Bei Patienten im höheren Lebensalter führen aufgrund der niedrigeren Wirbelsäulenflexibilität und Knochendichte teilweise schon minderschwere Traumata zu relevanten Verletzungen der Halswirbelsäule.

Die Versorgung der Verletzungen setzt zum einem aufgrund der degenerativen Veränderungen, zum anderen aufgrund einer hohen Komorbidität eine angepasste Versorgungsstrategie voraus.

Fragestellung: Beeinflusst die Art der operativen Versorgung der Halswirbelsäulenverletzung des alten Menschen den Verlauf und die Letalität?

Methodik: In der vorliegenden Studie wurde retrospektiv die Verletzungsart, die Art der Versorgung und der klinische Verlauf von geriatrischen Patienten mit Halswirbelsäulenverletzung evaluiert. Es wurden 45 Patienten (w: 24; m: 21) mit einem Alter über 65 Jahren (range: 65,7 - 97,0; MW ± STD: 79,1 ± 8,6 Jahre), welche im Zeitraum von 62 Monaten an unserer Klinik aufgrund einer Halswirbelsäulenverletzung operativ versorgt wurden, in die Studie eingeschlossen.
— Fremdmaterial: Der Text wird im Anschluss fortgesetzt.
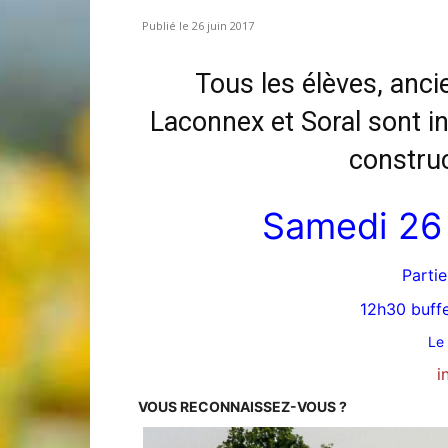
26 juin 2017
Tous les élèves, anci
Laconnex
Laconnex et Soral sont in
construc
Samedi 26
•
Partie
12h30 buffe
Le 
Canton
i
VOUS RECONNAISSEZ-VOUS ?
Ergebnisse: Bei 22 Patienten lag eine Anderson 2 oder 3 Fraktur vor. Sechs Patienten erlitten eine Kombinationsverletzung der oberen HWS (C1-C2). 14 Patienten wiesen eine diskoligamentäre Instabilität; 3 Patienten eine isolierte Wirbelkörperfraktur der unteren HWS auf. Bei 8 Patienten (17,8%) lag bereits bei Aufnahme eine komplette Tetraparese vor. 5 Patienten hatten eine sensomotorische Wurzelsymptomatik, bei weiteren 5 Patienten war aufgrund von Zusatzverletzungen eine Beurteilung nicht möglich. Zu 17,8% (n=8) lag ein Polytrauma vor, bei 53,3% (n=24) der Patienten lag eine isolierte HWS-Verletzung vor. Die Versorgung erfolgte bei 18 Patienten mittels Schraubenosteosynthese des dens axis, 12 Patienten erhielten eine ventrale Spondylodese mit Beckenkammspan und Platte. Sieben Patienten wurden mittels Halofixateur stabilisiert, die restlichen Patienten erhielten eine kombinierte Versorgung. Ursächlich für die Verletzung waren zu 71,1% häusliche Stürze, an zweiter Stelle standen Verkehrsunfälle. Bei 51,1% der Patienten kam es zu Komplikationen, die nicht mit der primären HWS-Verletzung zusammenhingen, von diesen endeten 34,8% mit einem letalen Verlauf. Bei 8 Patienten bestand eine Implantatfehllage oder sekundäre Materialdislokation ohne eine Verschlechterung des primären neurologischen Befundes, bei allen erfolgte die Revision, dies führte jedoch nicht zu einer erhöhten Letalität.

Schlussfolgerung: In unserer Studie bestätigt sich, dass im Alter bereits leichte Traumata zu schwerwiegenden Halswirbelsäulenverletzungen mit einer hohen Anzahl an relevanten primären neurologischen Defiziten führen können. Im klinischen Verlauf reichen bereits kleine Auslöser aus, um zu einem letalen Verlauf zu führen. Die Häufigkeit der Komplikationen ist unabhängig von der Art der Versorgung, solange diese der Verletzung angepasst ist.